ZOOM · Luis Miguel Fuentes


Benzopireno

 

El benzopireno es un humo feo, un veneno enredado, un círculo negro que se atornilla a la carne y nos come un costado como una colmena. El benzopireno viene del desguace del mundo y de la tizne de todas las industrias, es una toxina civilizada que nos ahoga científicamente, tiene la luz fría de los frigoríficos, los supermercados y los degolladeros. El benzopireno está ahí como el hollín del progreso y hay que tragárselo en el desayuno, respirarlo de los coches, solearlo en la parrilla. Hay que convivir con el benzopireno, pues habría que volver a los mamuts crudos para librarnos de él, y todos preferimos morir contaminados de tecnología antes que ser devorados por un oso cavernario.

Que el benzopireno haya salido ahora ha sido una casualidad traída por esa fanfarria que es Celia Villalobos. La ministra va descubriendo patologías y bichos que estaban hasta entonces durmiendo a la sombra áspera de su nombre y que ella despierta como una portera. Doña Celia tiene algo de entomóloga de las desgracias y de rebuscadora de asquitos. El benzopireno lo saca ahora la señora Villalobos estremecida por la resonancia maligna de la palabra, pero estaba ahí desde siempre, en el café con leche y en el pinchito de la barbacoa, que ella no ha mandado retirar. Midiendo las maldades del veneno, el benzopireno nos acecha más gordamente en los ahumados que en el aceite de orujo, esa lupa verde donde hemos conocido a la bestia y donde hemos aprendido a contarle las patitas que no tiene. El benzopireno es una amenaza muy repartida que ahora nos aumenta la ministra, nerviosa y arremangadiza, como si viera un ratón en la cocina, y que la lleva, en el soponcio, a prohibiciones y zafarranchos.

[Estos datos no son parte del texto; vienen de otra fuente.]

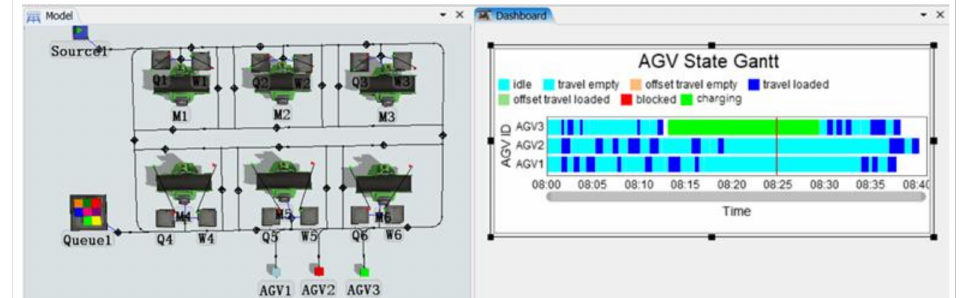
Figure 14. Evaluation results of the initial scheduling plan in Flexsim.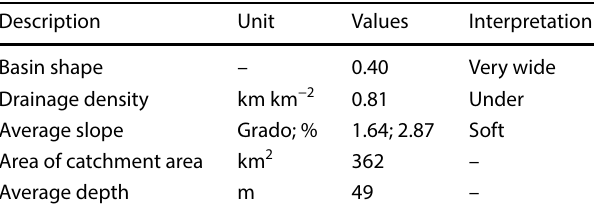
Fig. 3 Location and physical-geographical characteristics of the basin in the Southern Karstic Plain Havana—Matanzas, Cuba Table 2 Main morphometric parameters of the La Teresa karst basin (Taken from Febles et al.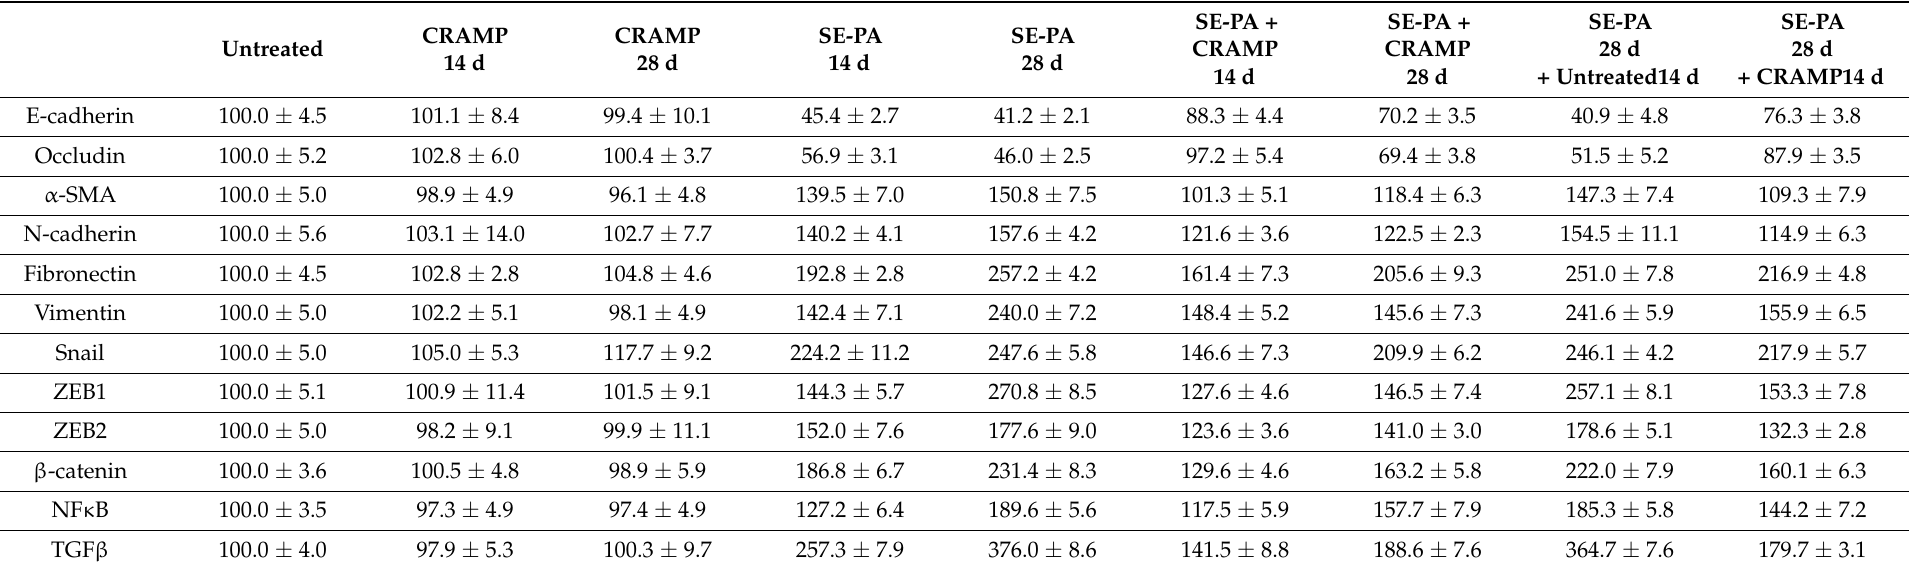
Table 2. Expression of proteins involved in EMT in response to cathelicidin (CRAMP) and/or saline extract of Pantoea agglomerans (SE-PA) treatment. Results are presented as the mean of protein expression ±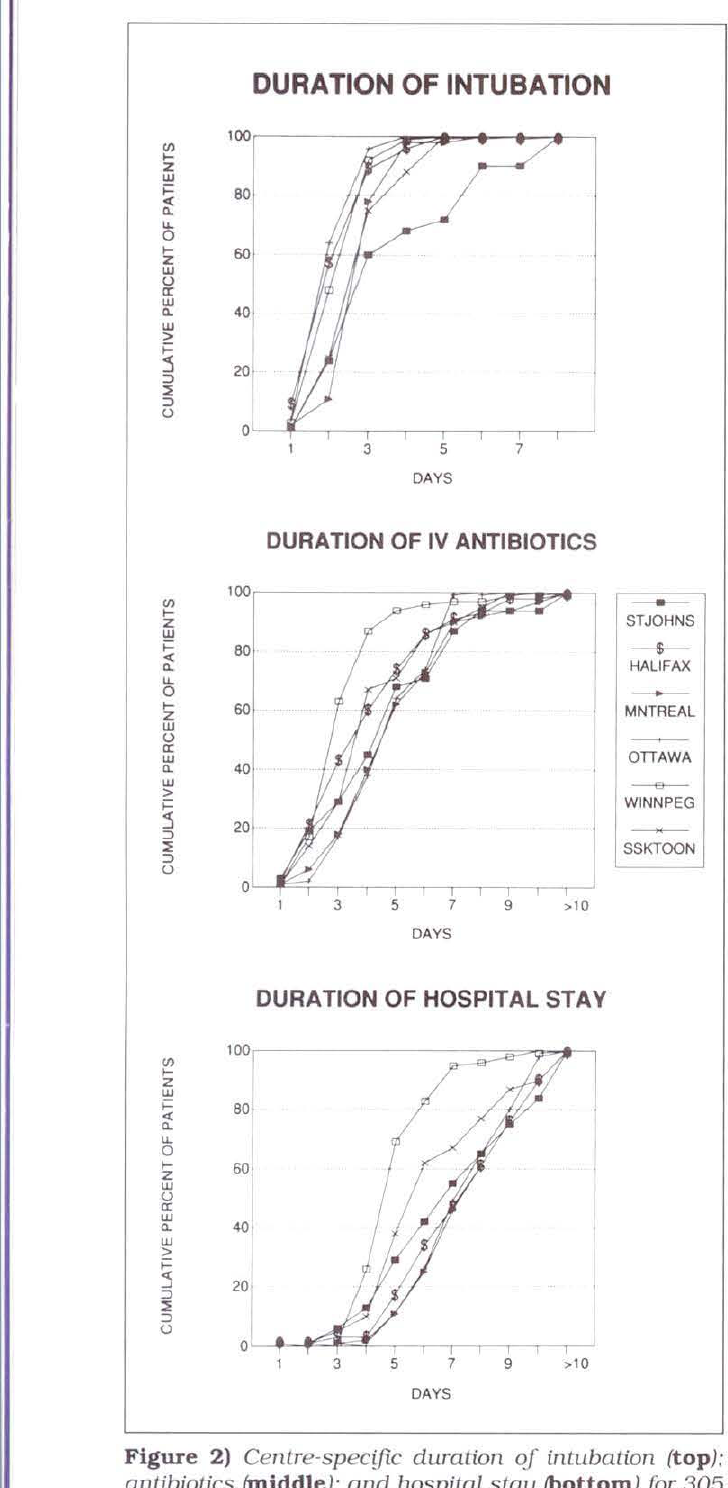
Figure 2) Centre-spec(fic duration of intubation (top): antibiotics (middle): and hospital stay {bottom) for 305 childr·en w ith acute epigloltitis. The signiJ'icant di.[feren ces between centres for each parameter are discussed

Es cierto que la industria alimentaria, desde hace mucho tiempo, viene asesinándonos pacientemente con gran variedad de sabores y texturas. La vaca loca tenía su locura en el aprovechamiento por parte del ganadero de una pasta de otra compañera vaca, que le salía más barato que sacarla a la dehesa. Las hormonas eran para los pollos la versión invertida de lo que es la dieta de la sandía para las veraneantes, esos pollos que ahora van a hacer que nazcan sin hueso por el método modernísimo de retorcerles un gen. Los tomates nos llegan plastificados, con un intenso sabor a jeringa ya vacía, y no hay en los supermercados sino una cacería de latas y unos embutidos violentados de grasas y colorantes elásticos. Ahora nos enteramos de que algunas empresas mezclaban aceite de orujo con aceite de oliva refinado para distraer unas pesetas, que pensaban que al consumidor le daba igual y de camino se saneaba la empresa. Pero la silueta arácnida del benzopireno ya está provocando que se vea en este fraude evidente, además, otro intento de asesinato y otra colza que no lo es. Comer es quizá ir suicidándose un poco en cada mordisco, pero hay que calibrar estos daños con cuidado, porque el purismo nos conduciría a la malhumorada felicidad vegetariana y a la comuna alimentada de berzas, que también nos haría protestar.

Las autoridades deben tener más medida y tacto, e igualmente los consumidores, porque una cosa es cuidarnos de basuras tóxicas y otra cosa es la histeria. Doña Celia le ha dado un buen escobazo a nuestro sector aceitero por un empecinamiento veloz que, de ser realmente coherente, implicaría que su ministerio nos prohibiese comer cualquier cosa que no fuera apio a palo seco (apio “biológico”, claro, por utilizar ese pleonasmo tonto tan de moda). El benzopireno es cancerígeno, aunque con unas escalas que no están nada claras. Pero el aceite de orujo tiene bastante menos de ese veneno pequeño y redondo que el cafelito de la tarde. Ahí es donde chirrían el apresuramiento y la descolocación de Celia Villalobos, que encima no se entiende con Arias Cañete. O es que pretenderá retirar también el café. Y las tostadas. Y el salmón ahumado.